EXTRACTED DATA below:

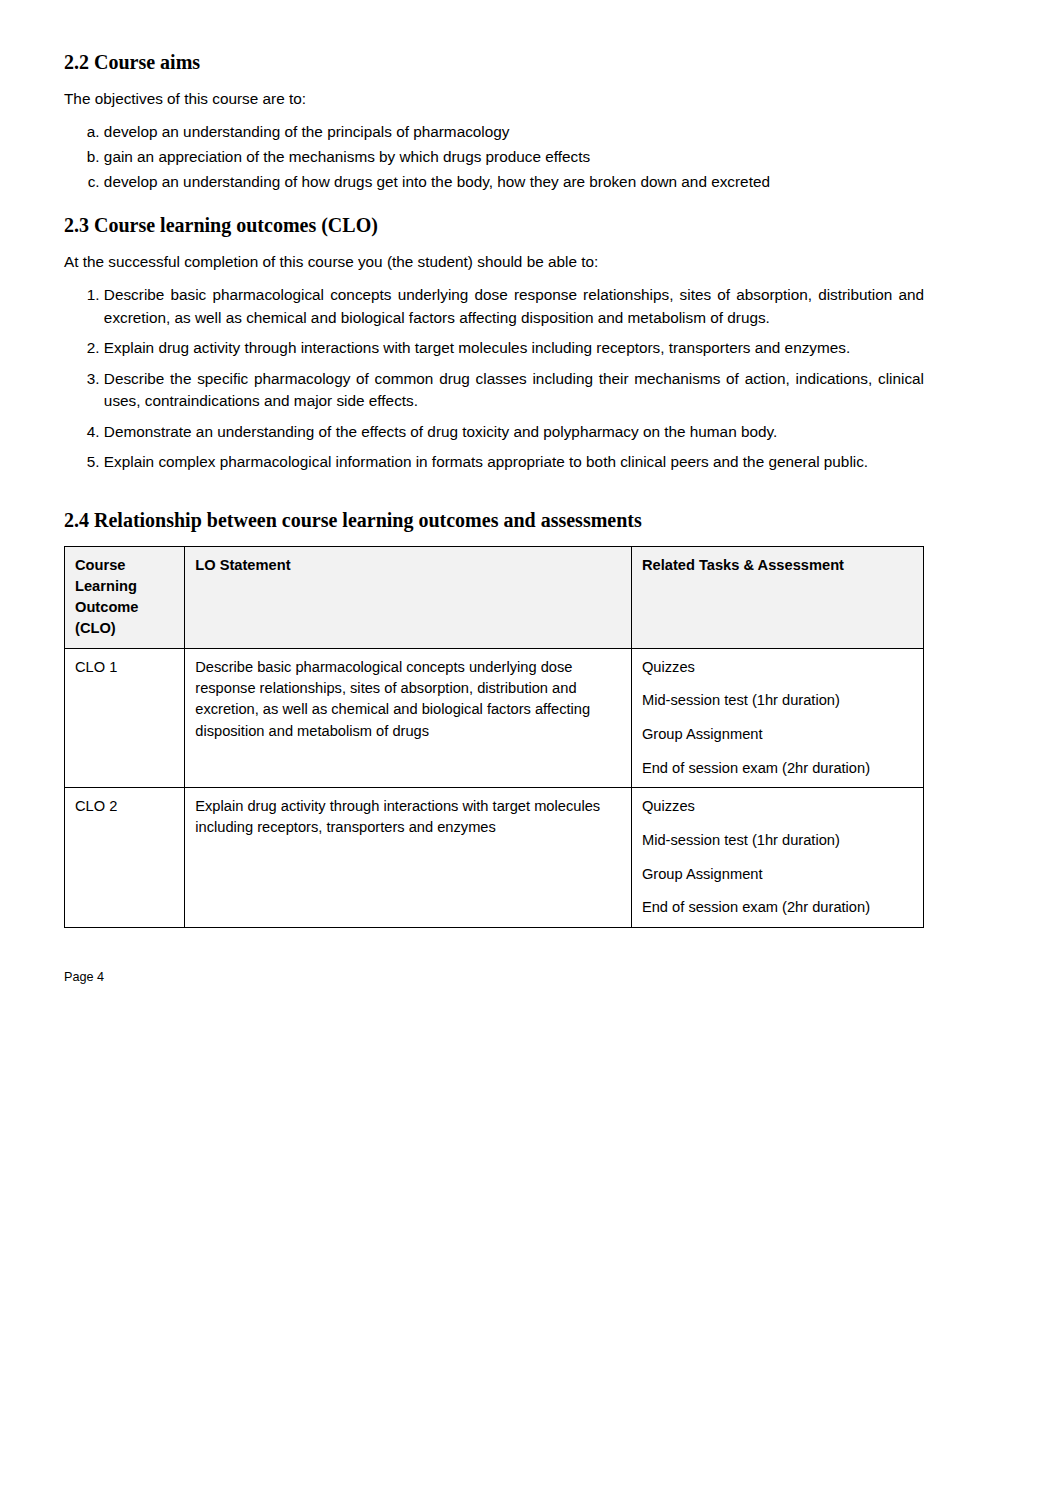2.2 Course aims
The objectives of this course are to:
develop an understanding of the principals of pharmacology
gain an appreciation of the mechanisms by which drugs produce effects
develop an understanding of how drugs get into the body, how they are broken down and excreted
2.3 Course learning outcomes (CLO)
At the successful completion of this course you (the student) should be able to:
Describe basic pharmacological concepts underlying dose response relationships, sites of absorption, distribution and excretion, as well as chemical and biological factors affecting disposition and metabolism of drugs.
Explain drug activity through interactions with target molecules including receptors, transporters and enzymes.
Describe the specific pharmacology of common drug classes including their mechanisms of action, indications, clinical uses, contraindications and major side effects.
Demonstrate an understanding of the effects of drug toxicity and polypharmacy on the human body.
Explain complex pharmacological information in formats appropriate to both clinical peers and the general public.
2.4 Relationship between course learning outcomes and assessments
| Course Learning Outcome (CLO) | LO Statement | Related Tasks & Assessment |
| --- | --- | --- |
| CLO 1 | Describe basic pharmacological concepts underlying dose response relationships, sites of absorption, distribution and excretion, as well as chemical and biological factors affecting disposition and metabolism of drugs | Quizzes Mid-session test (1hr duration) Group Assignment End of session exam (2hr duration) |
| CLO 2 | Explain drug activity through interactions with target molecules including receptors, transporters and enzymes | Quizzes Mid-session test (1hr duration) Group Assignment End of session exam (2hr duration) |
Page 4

End of EXTRACTED DATA.

EXERCISE REQUIREMENTS: Every line of the listing that holds the word "understanding" is to be found and copied.

RESULT OF THE TASK:
develop an understanding of the principals of pharmacology
develop an understanding of how drugs get into the body, how they are broken down and excreted
Demonstrate an understanding of the effects of drug toxicity and polypharmacy on the human body.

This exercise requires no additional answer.